BEST known as Cilla Battersby in Coronation Street, actress Wendi Peters is helping focus attention on one of the North’s great lost cultural gems.

The Game by Harold Brighouse, whose best known play Hobson’s Choice is an acknowledged classic, has not been performed for nearly 100 years but is enjoying a revival by Northern Broadsides and opens a five-night run at Salisbury Playhouse on Tuesday.

It’s a spirited urban comedy set during the halcyon days of professional football, when players were genuinely working-class heroes, although it also highlights some surprising similarities with the beautiful game as it is today.

“I’d never heard of this play,” says Wendi. “It’s set in 1913 and it was written then, but it’s so relevant to today – not just the main theme, which obviously is football, but the class system. We like to think there is no class system nowadays but there is.

“A rich girl marrying a poor boy, his mother not wanting him to get into that situation, and her father not wanting her to marry him: it’s just a really good meaty play. I was so surprised it hadn’t been done for that amount of time.”

Wendi plays Mrs Metherell, the mother of star footballer Jack.

“She is very, very strong and she obviously adores this boy, she’s mollycoddled him, looked after him on his own from being a young child. She doesn’t want him marrying some woman who doesn’t know how to clean the flags outside the front door properly.”

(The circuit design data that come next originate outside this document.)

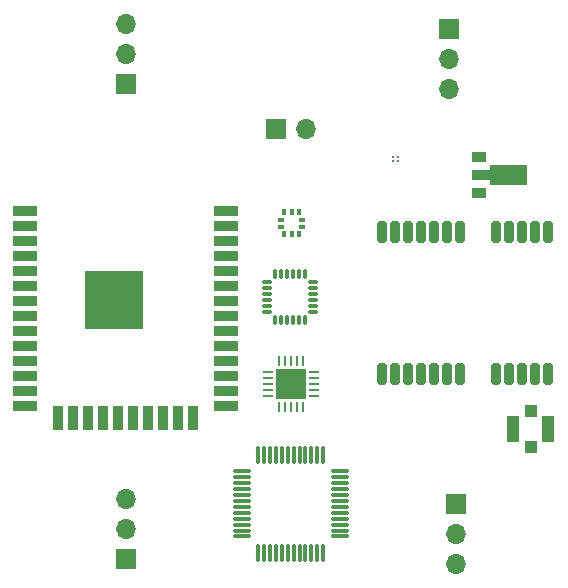
<source format=gbr>
%TF.GenerationSoftware,KiCad,Pcbnew,6.0.4*%
%TF.CreationDate,2022-04-20T20:25:45+02:00*%
%TF.ProjectId,main_pcb,6d61696e-5f70-4636-922e-6b696361645f,rev?*%
%TF.SameCoordinates,Original*%
%TF.FileFunction,Soldermask,Top*%
%TF.FilePolarity,Negative*%
%FSLAX46Y46*%
G04 Gerber Fmt 4.6, Leading zero omitted, Abs format (unit mm)*
G04 Created by KiCad (PCBNEW 6.0.4) date 2022-04-20 20:25:45*
%MOMM*%
%LPD*%
G01*
G04 APERTURE LIST*
G04 Aperture macros list*
%AMRoundRect*
0 Rectangle with rounded corners*
0 $1 Rounding radius*
0 $2 $3 $4 $5 $6 $7 $8 $9 X,Y pos of 4 corners*
0 Add a 4 corners polygon primitive as box body*
4,1,4,$2,$3,$4,$5,$6,$7,$8,$9,$2,$3,0*
0 Add four circle primitives for the rounded corners*
1,1,$1+$1,$2,$3*
1,1,$1+$1,$4,$5*
1,1,$1+$1,$6,$7*
1,1,$1+$1,$8,$9*
0 Add four rect primitives between the rounded corners*
20,1,$1+$1,$2,$3,$4,$5,0*
20,1,$1+$1,$4,$5,$6,$7,0*
20,1,$1+$1,$6,$7,$8,$9,0*
20,1,$1+$1,$8,$9,$2,$3,0*%
%AMFreePoly0*
4,1,9,3.862500,-0.866500,0.737500,-0.866500,0.737500,-0.450000,-0.737500,-0.450000,-0.737500,0.450000,0.737500,0.450000,0.737500,0.866500,3.862500,0.866500,3.862500,-0.866500,3.862500,-0.866500,$1*%
G04 Aperture macros list end*
%ADD10R,1.700000X1.700000*%
%ADD11O,1.700000X1.700000*%
%ADD12RoundRect,0.062500X-0.350000X-0.062500X0.350000X-0.062500X0.350000X0.062500X-0.350000X0.062500X0*%
%ADD13RoundRect,0.062500X-0.062500X-0.350000X0.062500X-0.350000X0.062500X0.350000X-0.062500X0.350000X0*%
%ADD14R,2.500000X2.500000*%
%ADD15R,2.000000X0.900000*%
%ADD16R,0.900000X2.000000*%
%ADD17R,5.000000X5.000000*%
%ADD18RoundRect,0.075000X-0.350000X-0.075000X0.350000X-0.075000X0.350000X0.075000X-0.350000X0.075000X0*%
%ADD19RoundRect,0.075000X0.075000X-0.350000X0.075000X0.350000X-0.075000X0.350000X-0.075000X-0.350000X0*%
%ADD20R,1.000000X1.000000*%
%ADD21R,1.050000X2.200000*%
%ADD22RoundRect,0.100000X-0.175000X-0.100000X0.175000X-0.100000X0.175000X0.100000X-0.175000X0.100000X0*%
%ADD23RoundRect,0.100000X-0.100000X-0.175000X0.100000X-0.175000X0.100000X0.175000X-0.100000X0.175000X0*%
%ADD24RoundRect,0.075000X-0.662500X-0.075000X0.662500X-0.075000X0.662500X0.075000X-0.662500X0.075000X0*%
%ADD25RoundRect,0.075000X-0.075000X-0.662500X0.075000X-0.662500X0.075000X0.662500X-0.075000X0.662500X0*%
%ADD26R,1.300000X0.900000*%
%ADD27FreePoly0,0.000000*%
%ADD28RoundRect,0.200000X0.200000X-0.700000X0.200000X0.700000X-0.200000X0.700000X-0.200000X-0.700000X0*%
%ADD29C,0.250000*%
G04 APERTURE END LIST*
D10*
%TO.C,bat_power1*%
X125730000Y-36830000D03*
D11*
X128270000Y-36830000D03*
%TD*%
D12*
%TO.C,U2*%
X125062500Y-57420000D03*
X125062500Y-57920000D03*
X125062500Y-58420000D03*
X125062500Y-58920000D03*
X125062500Y-59420000D03*
D13*
X126000000Y-60357500D03*
X126500000Y-60357500D03*
X127000000Y-60357500D03*
X127500000Y-60357500D03*
X128000000Y-60357500D03*
D12*
X128937500Y-59420000D03*
X128937500Y-58920000D03*
X128937500Y-58420000D03*
X128937500Y-57920000D03*
X128937500Y-57420000D03*
D13*
X128000000Y-56482500D03*
X127500000Y-56482500D03*
X127000000Y-56482500D03*
X126500000Y-56482500D03*
X126000000Y-56482500D03*
D14*
X127000000Y-58420000D03*
%TD*%
D11*
%TO.C,M4*%
X113030000Y-68120000D03*
X113030000Y-70660000D03*
D10*
X113030000Y-73200000D03*
%TD*%
%TO.C,M3*%
X140400000Y-28400000D03*
D11*
X140400000Y-30940000D03*
X140400000Y-33480000D03*
%TD*%
%TO.C,M2*%
X140970000Y-73660000D03*
X140970000Y-71120000D03*
D10*
X140970000Y-68580000D03*
%TD*%
D11*
%TO.C,M1*%
X113030000Y-27940000D03*
X113030000Y-30480000D03*
D10*
X113030000Y-33020000D03*
%TD*%
D15*
%TO.C,U8*%
X104530000Y-43815000D03*
X104530000Y-45085000D03*
X104530000Y-46355000D03*
X104530000Y-47625000D03*
X104530000Y-48895000D03*
X104530000Y-50165000D03*
X104530000Y-51435000D03*
X104530000Y-52705000D03*
X104530000Y-53975000D03*
X104530000Y-55245000D03*
X104530000Y-56515000D03*
X104530000Y-57785000D03*
X104530000Y-59055000D03*
X104530000Y-60325000D03*
D16*
X107315000Y-61325000D03*
X108585000Y-61325000D03*
X109855000Y-61325000D03*
X111125000Y-61325000D03*
X112395000Y-61325000D03*
X113665000Y-61325000D03*
X114935000Y-61325000D03*
X116205000Y-61325000D03*
X117475000Y-61325000D03*
X118745000Y-61325000D03*
D15*
X121530000Y-60325000D03*
X121530000Y-59055000D03*
X121530000Y-57785000D03*
X121530000Y-56515000D03*
X121530000Y-55245000D03*
X121530000Y-53975000D03*
X121530000Y-52705000D03*
X121530000Y-51435000D03*
X121530000Y-50165000D03*
X121530000Y-48895000D03*
X121530000Y-47625000D03*
X121530000Y-46355000D03*
X121530000Y-45085000D03*
X121530000Y-43815000D03*
D17*
X112030000Y-51315000D03*
%TD*%
D18*
%TO.C,U4*%
X125000000Y-49800000D03*
X125000000Y-50300000D03*
X125000000Y-50800000D03*
X125000000Y-51300000D03*
X125000000Y-51800000D03*
X125000000Y-52300000D03*
D19*
X125700000Y-53000000D03*
X126200000Y-53000000D03*
X126700000Y-53000000D03*
X127200000Y-53000000D03*
X127700000Y-53000000D03*
X128200000Y-53000000D03*
D18*
X128900000Y-52300000D03*
X128900000Y-51800000D03*
X128900000Y-51300000D03*
X128900000Y-50800000D03*
X128900000Y-50300000D03*
X128900000Y-49800000D03*
D19*
X128200000Y-49100000D03*
X127700000Y-49100000D03*
X127200000Y-49100000D03*
X126700000Y-49100000D03*
X126200000Y-49100000D03*
X125700000Y-49100000D03*
%TD*%
D20*
%TO.C,REF\u002A\u002A*%
X147320000Y-63730000D03*
D21*
X148795000Y-62230000D03*
X145845000Y-62230000D03*
D20*
X147320000Y-60730000D03*
%TD*%
D22*
%TO.C,U6*%
X126145000Y-44520000D03*
X126145000Y-45120000D03*
D23*
X126470000Y-45745000D03*
X127070000Y-45745000D03*
X127670000Y-45745000D03*
D22*
X127995000Y-45120000D03*
X127995000Y-44520000D03*
D23*
X127670000Y-43895000D03*
X127070000Y-43895000D03*
X126470000Y-43895000D03*
%TD*%
D24*
%TO.C,U1*%
X122837500Y-65830000D03*
X122837500Y-66330000D03*
X122837500Y-66830000D03*
X122837500Y-67330000D03*
X122837500Y-67830000D03*
X122837500Y-68330000D03*
X122837500Y-68830000D03*
X122837500Y-69330000D03*
X122837500Y-69830000D03*
X122837500Y-70330000D03*
X122837500Y-70830000D03*
X122837500Y-71330000D03*
D25*
X124250000Y-72742500D03*
X124750000Y-72742500D03*
X125250000Y-72742500D03*
X125750000Y-72742500D03*
X126250000Y-72742500D03*
X126750000Y-72742500D03*
X127250000Y-72742500D03*
X127750000Y-72742500D03*
X128250000Y-72742500D03*
X128750000Y-72742500D03*
X129250000Y-72742500D03*
X129750000Y-72742500D03*
D24*
X131162500Y-71330000D03*
X131162500Y-70830000D03*
X131162500Y-70330000D03*
X131162500Y-69830000D03*
X131162500Y-69330000D03*
X131162500Y-68830000D03*
X131162500Y-68330000D03*
X131162500Y-67830000D03*
X131162500Y-67330000D03*
X131162500Y-66830000D03*
X131162500Y-66330000D03*
X131162500Y-65830000D03*
D25*
X129750000Y-64417500D03*
X129250000Y-64417500D03*
X128750000Y-64417500D03*
X128250000Y-64417500D03*
X127750000Y-64417500D03*
X127250000Y-64417500D03*
X126750000Y-64417500D03*
X126250000Y-64417500D03*
X125750000Y-64417500D03*
X125250000Y-64417500D03*
X124750000Y-64417500D03*
X124250000Y-64417500D03*
%TD*%
D26*
%TO.C,U5*%
X142980000Y-39240000D03*
D27*
X143067500Y-40740000D03*
D26*
X142980000Y-42240000D03*
%TD*%
D28*
%TO.C,U7*%
X134740000Y-45540000D03*
X135840000Y-45540000D03*
X136940000Y-45540000D03*
X138040000Y-45540000D03*
X139140000Y-45540000D03*
X140240000Y-45540000D03*
X141340000Y-45540000D03*
X144340000Y-45540000D03*
X145440000Y-45540000D03*
X146540000Y-45540000D03*
X147640000Y-45540000D03*
X148740000Y-45540000D03*
X148740000Y-57540000D03*
X147640000Y-57540000D03*
X146540000Y-57540000D03*
X145440000Y-57540000D03*
X144340000Y-57540000D03*
X141340000Y-57540000D03*
X140240000Y-57540000D03*
X139140000Y-57540000D03*
X138040000Y-57540000D03*
X136940000Y-57540000D03*
X135840000Y-57540000D03*
X134740000Y-57540000D03*
%TD*%
D29*
%TO.C,U3*%
X135690000Y-39170000D03*
X136090000Y-39170000D03*
X135690000Y-39570000D03*
X136090000Y-39570000D03*
%TD*%
M02*

</source>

Are there parallels between Mrs Metherell and the character you played in Coronation Street, Cilla Battersby-Brown?

“Cilla’s a mother – but the character I’m playing in The Game loves her son dearly. Cilla did love Chesney but in a very superficial way – she never showed it.

“She was one of those people who never thought about anything before she spoke, she just came straight out with it. She was bright, but in a very conniving way – if there was a scheme going, she’d work it out. So there aren’t big similarities, apart from them both being strong northern women.”

Do those legendary northern matriarchs still exist?

“I think they probably do, but on a much subtler level. Nowadays people are much more independent, women particularly, so there isn’t as much of that staying at home with your parents. There are still those mums who sons will marry someone who will never be good enough for them.”